En plus de ses déclarations sur l’immigration africaine en France et en Europe, qui se rapprochent des positions du Front national, viennent s’ajouter ses intentions de fermer les bases militaires françaises sur le continent (là où elles existent encore !) et qu’aucun des chefs d’Etat bénéficiaires n’a envisagé (même pas Laurent Gbagbo), et ses intensions d’en finir avec les "relations de complaisance", du "tu à toi" avec les présidents africains qui prévalent effectivement. Sarkozy va-t-il aussi démanteler la cellule africaine de l’Elysée qui fonctionne sans discontinuer depuis De Gaulle, comme la chasse gardée des présidents français (toutes couleurs politiques confondues), échappant ainsi pour beaucoup de ses missions au contrôle de la diplomatie officielle ?

En soi, ces dernières mesures annoncées de Sarko ont toutes l’allure d’une volonté de leur auteur de contribuer à asseoir et à consolider la souveraineté des Etats africains, à respecter et à faire respecter la volonté des peuples africains et leurs droits de désigner en toute indépendance les dirigeants qu’ils souhaiteraient avoir pour leur pays. En effet, la politique française de l’Afrique qui justifie, légitime et finance les sommets, vise plus à imposer aux peuples d’Afrique les hommes et les femmes qui font l’affaire de Paris et rarement celle des peuples. Souvent, contre les peuples et le développement véritable du continent. Sarkozy se présente, pour ainsi dire, comme un "Monsieur Afrique new look" et très certainement ce n’est pas le peuple africain qui s’en plaindra.

De là à penser qu’il chérit plus le peuple africain que ses dictateurs qu’il promet de ne plus soutenir et maintenir vaille que vaille sur leurs trônes au point de saper systématiquement les intérêts de la France au profit de ceux de l’Afrique, il y a un pas.

En fait, Sarko souffle le chaud et le froid sur l’Afrique. Comme on dit , il mord et il souffle, telle la souris, pour éviter de se démasquer et d’être pris avant d’avoir mordu. Mordre étant son but ultime ! Sarkozy aime-t-il plus l’Afrique que De Gaulle et Chirac ? Encore qu’il ne s’agit pas d’aimer : "la France n’a pas d’amis, elle n’a que des intérêts" ! Nicolas Sarkozy n’y peut rien, et la France est encore incapable d’imposer une autre orientation à la politique néo- libérale mondiale actuelle. Peut-être Sarkozy apportera-t-il des "nuances" à la politique africaine de la France. Peut-être, et même certainement, changera-t-il d’"amis" ou en créera-t-il de nouveaux en Afrique.
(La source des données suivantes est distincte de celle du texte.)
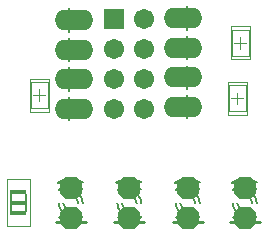
<source format=gts>
%FSLAX24Y24*%
%MOIN*%
G70*
G01*
G75*
G04 Layer_Color=8388736*
%ADD10C,0.0320*%
%ADD11R,0.0476X0.0159*%
%ADD12C,0.0039*%
%ADD13C,0.0100*%
%ADD14C,0.0060*%
%ADD15R,0.0560X0.0140*%
%ADD16R,0.0250X0.0240*%
%ADD17C,0.0020*%
G04:AMPARAMS|DCode=18|XSize=66mil|YSize=66mil|CornerRadius=0mil|HoleSize=0mil|Usage=FLASHONLY|Rotation=270.000|XOffset=0mil|YOffset=0mil|HoleType=Round|Shape=Octagon|*
%AMOCTAGOND18*
4,1,8,-0.0165,-0.0330,0.0165,-0.0330,0.0330,-0.0165,0.0330,0.0165,0.0165,0.0330,-0.0165,0.0330,-0.0330,0.0165,-0.0330,-0.0165,-0.0165,-0.0330,0.0*
%
%ADD18OCTAGOND18*%

%ADD19O,0.1200X0.0600*%
%ADD20C,0.0591*%
%ADD21R,0.0591X0.0591*%
%ADD22R,0.0630X0.0520*%
%ADD23R,0.0551X0.0433*%
%ADD24C,0.0050*%
%ADD25C,0.0260*%
%ADD26C,0.0079*%
%ADD27C,0.0080*%
%ADD28R,0.2601X0.0240*%
G04:AMPARAMS|DCode=29|XSize=74mil|YSize=74mil|CornerRadius=0mil|HoleSize=0mil|Usage=FLASHONLY|Rotation=270.000|XOffset=0mil|YOffset=0mil|HoleType=Round|Shape=Octagon|*
%AMOCTAGOND29*
4,1,8,-0.0185,-0.0370,0.0185,-0.0370,0.0370,-0.0185,0.0370,0.0185,0.0185,0.0370,-0.0185,0.0370,-0.0370,0.0185,-0.0370,-0.0185,-0.0185,-0.0370,0.0*
%
%ADD29OCTAGOND29*%

%ADD30O,0.1280X0.0680*%
%ADD31C,0.0671*%
%ADD32R,0.0671X0.0671*%
D11*
X752Y1225D02*
D03*
D12*
X8435Y6122D02*
Y6988D01*
X7865Y6122D02*
Y6988D01*
Y6122D02*
X8435D01*
X7865Y6988D02*
X8435D01*
X8335Y4262D02*
Y5128D01*
X7765Y4262D02*
Y5128D01*
Y4262D02*
X8335D01*
X7765Y5128D02*
X8335D01*
X1735Y4367D02*
Y5233D01*
X1165Y4367D02*
Y5233D01*
Y4367D02*
X1735D01*
X1165Y5233D02*
X1735D01*
X7953Y6555D02*
X8347D01*
X8150Y6358D02*
Y6752D01*
X8465Y6004D02*
Y7106D01*
X7835Y6004D02*
Y7106D01*
Y6004D02*
X8465D01*
X7835Y7106D02*
X8465D01*
X7853Y4695D02*
X8247D01*
X8050Y4498D02*
Y4892D01*
X8365Y4144D02*
Y5246D01*
X7735Y4144D02*
Y5246D01*
Y4144D02*
X8365D01*
X7735Y5246D02*
X8365D01*
X1253Y4800D02*
X1647D01*
X1450Y4603D02*
Y4997D01*
X1765Y4249D02*
Y5351D01*
X1135Y4249D02*
Y5351D01*
Y4249D02*
X1765D01*
X1135Y5351D02*
X1765D01*
D13*
X8300Y2000D02*
G03*
X7881Y1881I-0J-800D01*
G01*
X8680Y1904D02*
G03*
X8300Y2000I-380J-706D01*
G01*
X6400D02*
G03*
X5981Y1881I-0J-800D01*
G01*
X6780Y1904D02*
G03*
X6400Y2000I-380J-706D01*
G01*
X4450D02*
G03*
X4031Y1881I-0J-800D01*
G01*
X4830Y1904D02*
G03*
X4450Y2000I-380J-706D01*
G01*
X2500D02*
G03*
X2081Y1881I-0J-800D01*
G01*
X2880Y1904D02*
G03*
X2500Y2000I-380J-706D01*
G01*
X7800Y580D02*
X8800D01*
X5900D02*
X6900D01*
X3950D02*
X4950D01*
X2000D02*
X3000D01*
D14*
X7900Y1200D02*
G03*
X8300Y800I400J0D01*
G01*
X8050Y1200D02*
G03*
X8300Y950I250J0D01*
G01*
X8700Y1200D02*
G03*
X8300Y1600I-400J0D01*
G01*
X8550Y1200D02*
G03*
X8300Y1450I-250J0D01*
G01*
X7916Y730D02*
G03*
X8300Y600I372J465D01*
G01*
D02*
G03*
X8700Y740I11J611D01*
G01*
X8300Y1800D02*
G03*
X7901Y1648I-0J-600D01*
G01*
X8690Y1661D02*
G03*
X8300Y1800I-387J-469D01*
G01*
X6000Y1200D02*
G03*
X6400Y800I400J0D01*
G01*
X6150Y1200D02*
G03*
X6400Y950I250J0D01*
G01*
X6800Y1200D02*
G03*
X6400Y1600I-400J0D01*
G01*
X6650Y1200D02*
G03*
X6400Y1450I-250J0D01*
G01*
X6016Y730D02*
G03*
X6400Y600I372J465D01*
G01*
D02*
G03*
X6800Y740I11J611D01*
G01*
X6400Y1800D02*
G03*
X6001Y1648I-0J-600D01*
G01*
X6790Y1661D02*
G03*
X6400Y1800I-387J-469D01*
G01*
X4050Y1200D02*
G03*
X4450Y800I400J0D01*
G01*
X4200Y1200D02*
G03*
X4450Y950I250J0D01*
G01*
X4850Y1200D02*
G03*
X4450Y1600I-400J0D01*
G01*
X4700Y1200D02*
G03*
X4450Y1450I-250J0D01*
G01*
X4066Y730D02*
G03*
X4450Y600I372J465D01*
G01*
D02*
G03*
X4850Y740I11J611D01*
G01*
X4450Y1800D02*
G03*
X4051Y1648I-0J-600D01*
G01*
X4840Y1661D02*
G03*
X4450Y1800I-387J-469D01*
G01*
X2100Y1200D02*
G03*
X2500Y800I400J0D01*
G01*
X2250Y1200D02*
G03*
X2500Y950I250J0D01*
G01*
X2900Y1200D02*
G03*
X2500Y1600I-400J0D01*
G01*
X2750Y1200D02*
G03*
X2500Y1450I-250J0D01*
G01*
X2116Y730D02*
G03*
X2500Y600I372J465D01*
G01*
D02*
G03*
X2900Y740I11J611D01*
G01*
X2500Y1800D02*
G03*
X2101Y1648I-0J-600D01*
G01*
X2890Y1661D02*
G03*
X2500Y1800I-387J-469D01*
G01*
X500Y944D02*
Y1504D01*
X1000Y944D02*
Y1504D01*
X2450Y3963D02*
Y4743D01*
Y4953D02*
Y5733D01*
Y5936D02*
Y6716D01*
Y6916D02*
Y7696D01*
X6389Y6983D02*
Y7764D01*
Y5994D02*
Y6774D01*
Y5010D02*
Y5790D01*
Y4030D02*
Y4810D01*
D15*
X750Y1564D02*
D03*
Y884D02*
D03*
D16*
X2575Y4353D02*
D03*
Y5333D02*
D03*
Y6326D02*
D03*
Y7306D02*
D03*
X6264Y7374D02*
D03*
Y6394D02*
D03*
Y5400D02*
D03*
Y4420D02*
D03*
D17*
X363Y2004D02*
X1140D01*
X363Y447D02*
X1140D01*
X363D02*
Y2004D01*
X1140Y447D02*
Y2004D01*
D29*
X8300Y700D02*
D03*
Y1700D02*
D03*
X6400Y700D02*
D03*
Y1700D02*
D03*
X4450Y700D02*
D03*
Y1700D02*
D03*
X2500Y700D02*
D03*
Y1700D02*
D03*
D30*
X2600Y7306D02*
D03*
Y6326D02*
D03*
Y4350D02*
D03*
Y5334D02*
D03*
X6239Y4420D02*
D03*
Y5400D02*
D03*
Y7376D02*
D03*
Y6392D02*
D03*
D31*
X4950Y4350D02*
D03*
Y5350D02*
D03*
Y6350D02*
D03*
Y7350D02*
D03*
X3950Y4350D02*
D03*
Y5350D02*
D03*
Y6350D02*
D03*
D32*
Y7350D02*
D03*
M02*

</source>
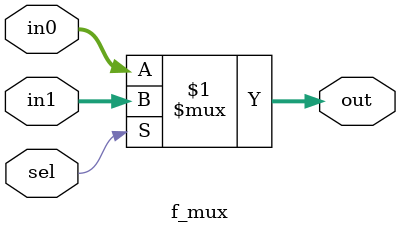
<source format=sv>
module f_mux(input logic [7:0] in0, in1,
             input logic sel,
				 output logic [7:0] out);

	assign out = (sel)?in1:in0;
				 
endmodule

</source>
Mais il ne pourra jamais, par simple volontarisme et obsession antichiraquienne , faire en sorte que les intérêts de la France ne soient pas liés à l’Afrique, au moins pour longtemps encore. La meilleure leçon que l’Afrique pourra tirer des rêveries éveillées de Sarkozy, c’est qu’elle ne pourra se développer à travers le bien- être continu de son peuple qu’en comptant sur elle-même, en toute souveraineté et avec dignité. L’Afrique devenue orpheline du Gaullisme s’émanciperait peut-être plus vite. Pourquoi pas, en faisant une surprise à Sarko.